Speaking of which, here is Matt Leacock explaining the rules wearing textiles.

Buckle up, boys and girls, because you are in for the thrill ride of your life.

These emissions will them be absorbed by the land and sea of the planet. To represent this you can match up the tokens and cubes like this. The carbon and tokens left in the atmosphere are excess emissions.

I'll give you a moment to catch your breath because we aren't done yet!

The excess emission are added to the thermometer like this.

Whoa, slow down cowboy, I can barely keep up!

Whenever you fill a row, swap out the token for a temperature band. This represents a rise in global temperatures. As you can see, as the excess emissions accumulate, the temperature rises.

It may be fun, but that doesn't mean it can't also be scientifical!

Next you'll see what effects this increased temperature has on the planet. You'll roll one die for each temperature band and increase the corresonding planetary effects track. These represent planetary tipping points.

It's like an IPCC Climate Report come to life!

Each round begins with a conference step where everyone comes together to make plans.

Sitting around "making plans" with people with clearly divergent interests (China, nice example!) kind of reminds me of trying to agree with your wife on doing house renovations, and no, I did not get my Kegerator with a through-the-wall tap to the bedroom deck outside.

What part of that was "impractical" I have no idea.

In any case...

Each card shows a different action and many of these cards have costs. How do you pay these costs?
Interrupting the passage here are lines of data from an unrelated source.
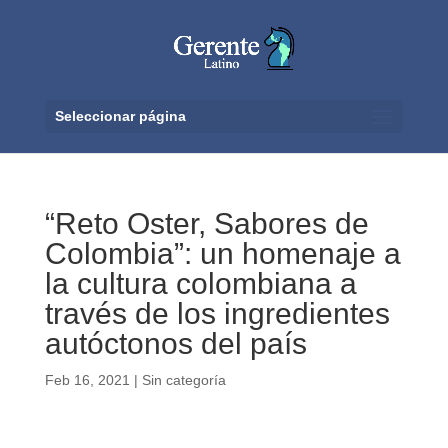
Seleccionar página
“Reto Oster, Sabores de
Colombia”: un homenaje a
la cultura colombiana a
través de los ingredientes
autóctonos del país
Feb 16, 2021
|
Sin categoría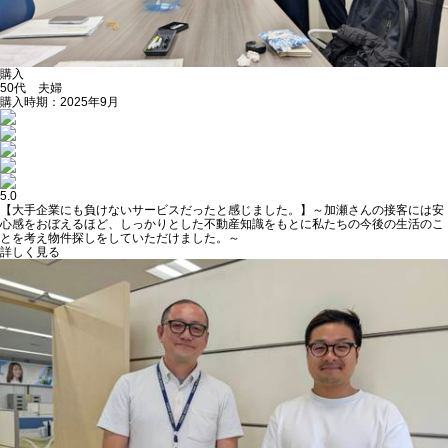
購入
50代 夫婦
購入時期：2025年9月
5.0
【大手企業にも負けないサービスだったと感じました。】～加瀬さんの接客には安
心感をおぼえるほど、しっかりとした不動産知識をもとに私たちの今後の生活のこ
とを考え物件探しをしていただけました。～
詳しく見る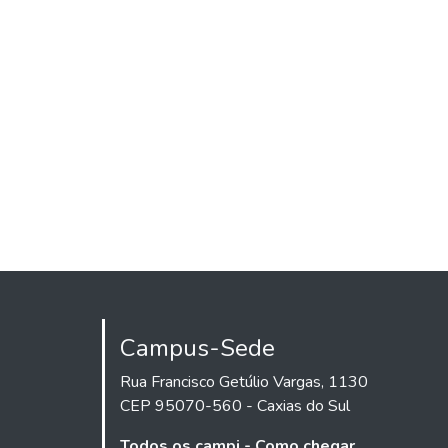
Campus-Sede
Rua Francisco Getúlio Vargas, 1130
CEP 95070-560 - Caxias do Sul
Todos os campi - Como chegar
This might be the most difficult question of all. It's the crux of the problem, the delicate and difficult balance that must be struck between material prosperity with all its attendant benefits to the health and well being of citizens and the sacrifices they are being asked to make for still-barely defined benefits. How they address this puzzle may be the game's biggest achievement.

Well, there's no money in the game.

Oh.

I kind of stopped watching at that point, although that may have been the coma I was drifting into listening to his droning monotone which I'm sure is in no way an indication of the visceral excitement this game surely engenders.
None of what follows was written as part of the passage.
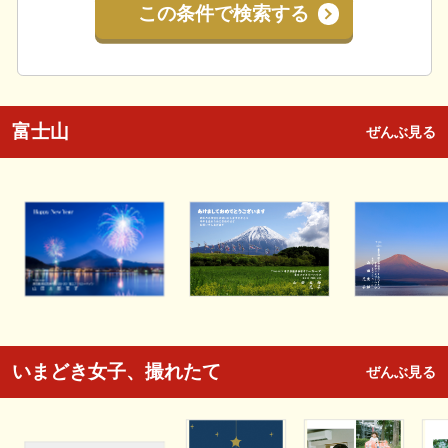
この条件で検索する
富士山
ぜんぶ見る
いまどき女子、撮れたて
ぜんぶ見る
However, I did explore the Daybreak site to check out some more exciting elements of game play, like fun and colorful action cards that allow you to forfeit freedom and personal independence and instead grow increasingly reliant on the state.

There are also a set of what I call "hysteria cards." Infrastructure meltdowns, forest fires, global financial crises and more.

There are also "hundreds of original illustrations that portray a richly detailed world of international cooperation, mutual aid, and abundance."

Such as this green utopia of eco-friendly windmills residing in a picturesque wheat field.

Followed by this depiction of eco-friendly public transit whisking you through the countryside with what few birds remain after having been slaughtered by your eco-friendly windmills.

The ABC piece takes a detour at one point trying to retcon your childhood.

"But what we discovered is actually that game makers and game designers have just been fascinated by environmental issues and have made a lot of games about environmental issues over the last 50 years," Sheu said.

She said some of those games, like Litterbug a children's game that teaches about the consequences of littering or Clean Water, a game created after the passage of the Clean Water Act, came at a time in the 1970s when people were becoming a lot more politically engaged and aware of environmental issues.

Just like Monopoly and Clue, those games were so popular that you can still find them to this day.

In museums.

Also, eBay.

I was a kid in the '70s and have no memory of these games whatsoever, but then again my friends and I were probably too busy impaling ourselves with Jarts at the time.

Daybreak is a 100% cooperative game, where you and your friends will puzzle over tense decisions, celebrate memorable wins, and lament narrow losses. And if you're anything like us, you'll be standing around the board, talking and strategizing, long after the game is over.

I'm pretty sure I'm nothing like them.